One senior Democrat and leading critic of the Bush administration's Iraq policies, Sen. Edward M. Kennedy of Massachusetts, said he believed the alleged abuses were part of a pervasive pattern of detainee mistreatment by the U.S. military.
"This does not appear to be an isolated incident," Kennedy said after the secret briefing, calling the allegations involving Abu Ghraib "the beginning rather than the end" of revelations of misconduct at prisons in Iraq, as well as detention centers in Afghanistan and Guantanamo Bay in Cuba.
But on the other side of the Capitol, the Republican chairman of the Armed Services Committee, Rep. Duncan Hunter of California, said that "six idiots" were entirely responsible for abuses at the Abu Ghraib prison outside of Baghdad, and there is "no evidence" that military intelligence officers, civilian contractors or other superiors were culpable.
Rep. Roscoe G. Bartlett, whose Western Maryland district is home to the 372nd, expressed concern that the six accused reservists were being presumed guilty and said the roles of their superiors should be scrutinized.
Besides the criminal investigation of the 372nd, there are 20 other investigations going on, Maj. Gen. Donald Ryder, the Army's provost marshal, said.
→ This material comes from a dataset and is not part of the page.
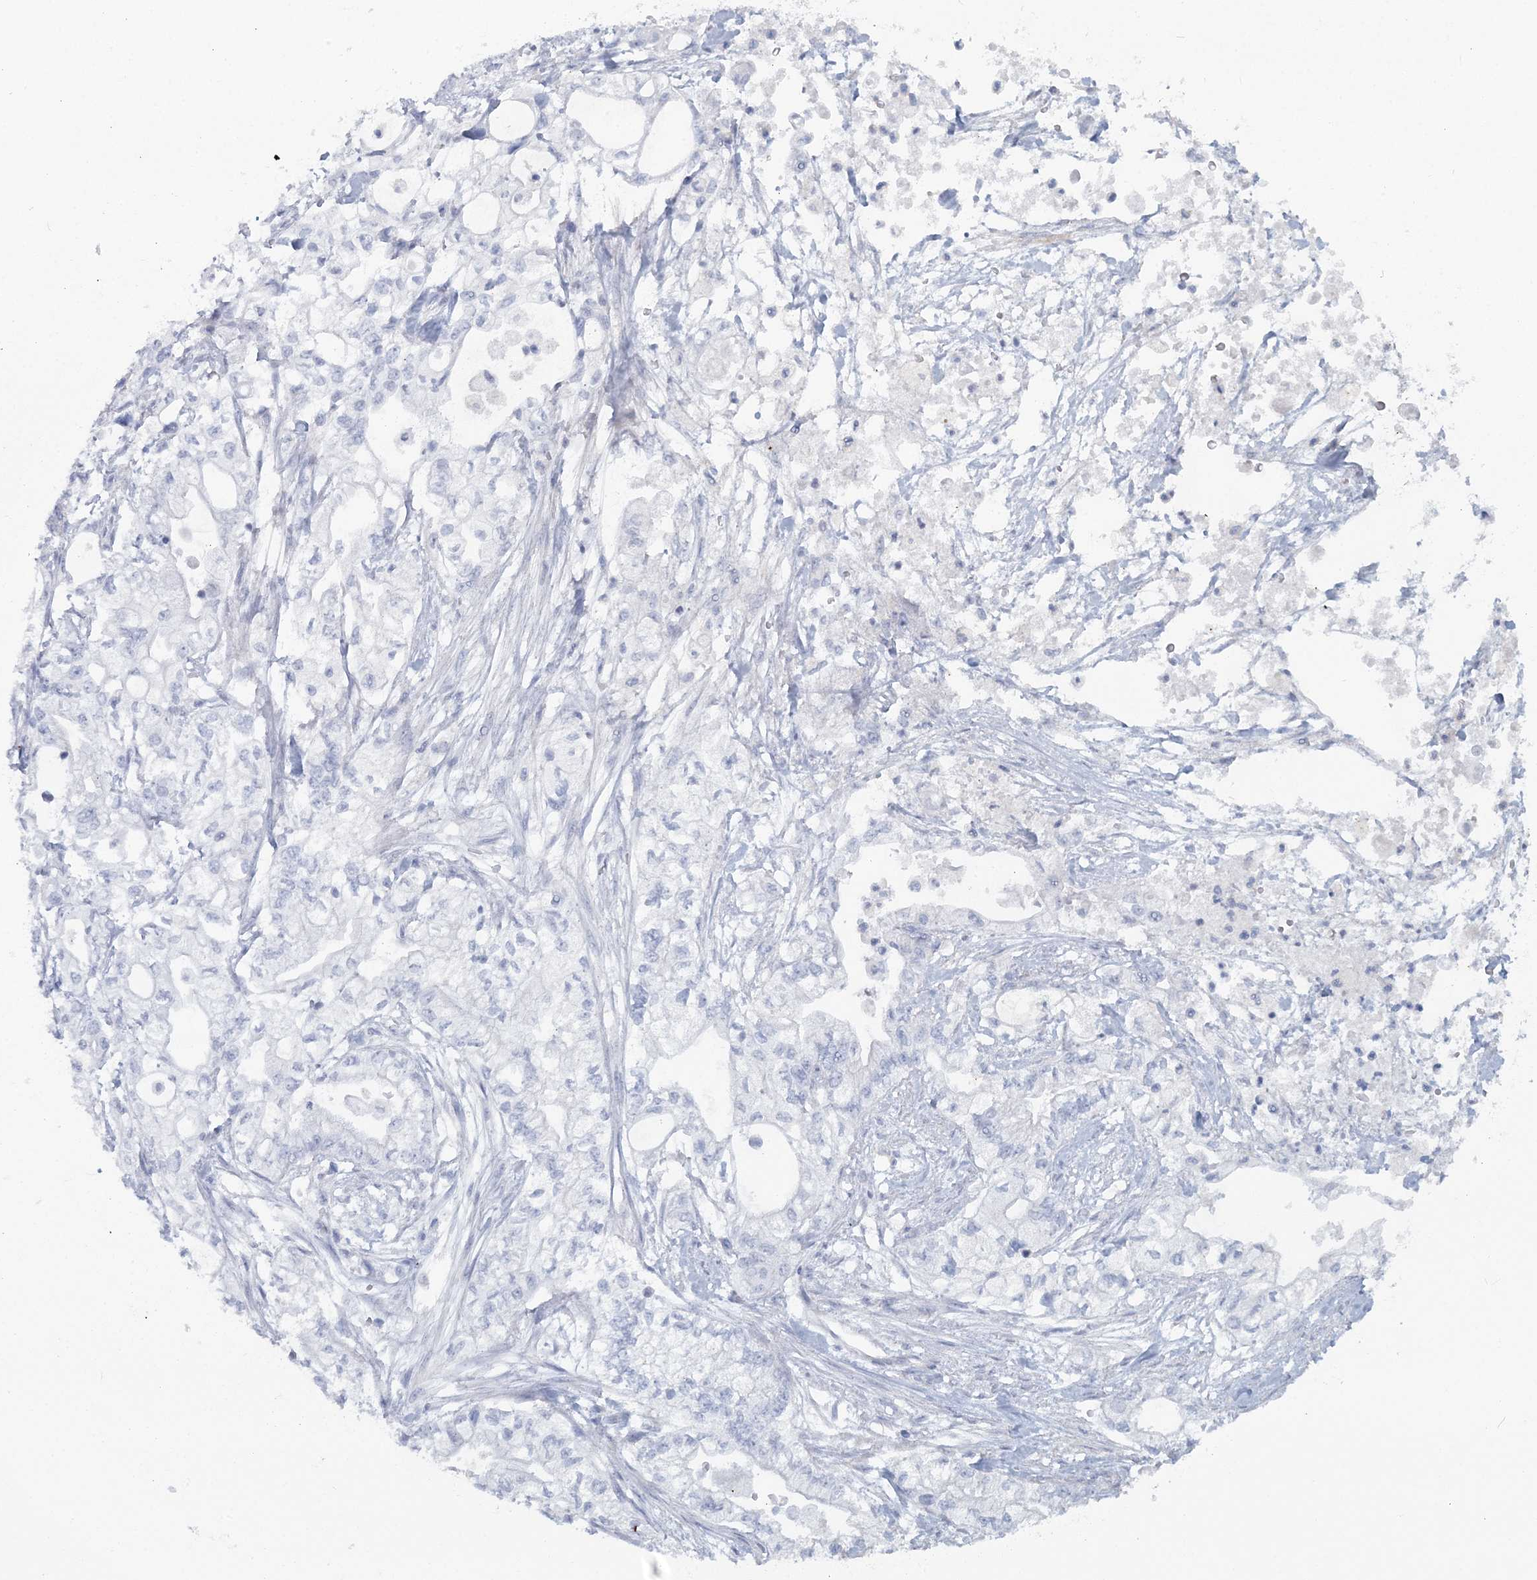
{"staining": {"intensity": "negative", "quantity": "none", "location": "none"}, "tissue": "pancreatic cancer", "cell_type": "Tumor cells", "image_type": "cancer", "snomed": [{"axis": "morphology", "description": "Adenocarcinoma, NOS"}, {"axis": "topography", "description": "Pancreas"}], "caption": "DAB immunohistochemical staining of pancreatic cancer (adenocarcinoma) shows no significant expression in tumor cells. Brightfield microscopy of IHC stained with DAB (brown) and hematoxylin (blue), captured at high magnification.", "gene": "CUEDC2", "patient": {"sex": "male", "age": 79}}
Ten of those involve prisoner deaths; 10 others involve assaults, including one sexual assault, officials said. The investigations, which date from December 2002, involve some cases from Afghanistan but mostly from Iraq.
In addition, investigations involving 15 other prisoner cases, all involving death, have been completed, officials said. Twelve of those deaths were found to have been from natural or undetermined causes; another was considered justifiable homicide, involving a prison break at Abu Ghraib, officials said.
The other two cases were classified as homicides. One involved an Army guard who shot a detainee at a detention center in September after the detainee threw rocks at him. The soldier was court-martialed, reduced in rank and discharged from the Army.
The other case, which occurred in November, involved a CIA contractor working at Abu Ghraib. The case was turned over to U.S. government prosecutors because the Army has no jurisdiction, officials said.
A CIA official said the agency's inspector general was looking into two deaths involving Iraqis, one at Abu Ghraib, the other elsewhere in Iraq.
Meanwhile, officials said that Brig. Gen. Janis Karpinski, who commanded the 800th Military Police Brigade, to which the 372nd was attached in Iraq, was expected to be relieved of her brigade command soon.
Karpinski has already received a letter of admonishment by the Army's ground commander in Iraq, Lt. Gen. Ricardo Sanchez, for "serious deficiencies" in her brigade, according to the classified Army report, written by Maj. Gen. Antonio M. Taguba.
Karpinski and soldiers from the 372nd have complained that members of the 205th Military Intelligence Brigade, who were responsible for conducting the interrogations at the prison, told them to "soften up" the detainees. An Army investigation is looking into the conduct of the interrogations and the role of military intelligence personnel and civilian contractors.
One officer cited for wrongdoing in the Taguba report, Col. Thomas M. Pappas, commander of the 205th based in Wiesbaden, Germany, is still in command, officials said yesterday. The Taguba report recommended that Pappas receive a reprimand for failing to ensure that his soldiers followed proper procedures and were instructed in the Geneva Conventions on treatment of prisoners.
Officials said additional criminal charges might be filed against one or more soldiers of the 372nd Military Police Company.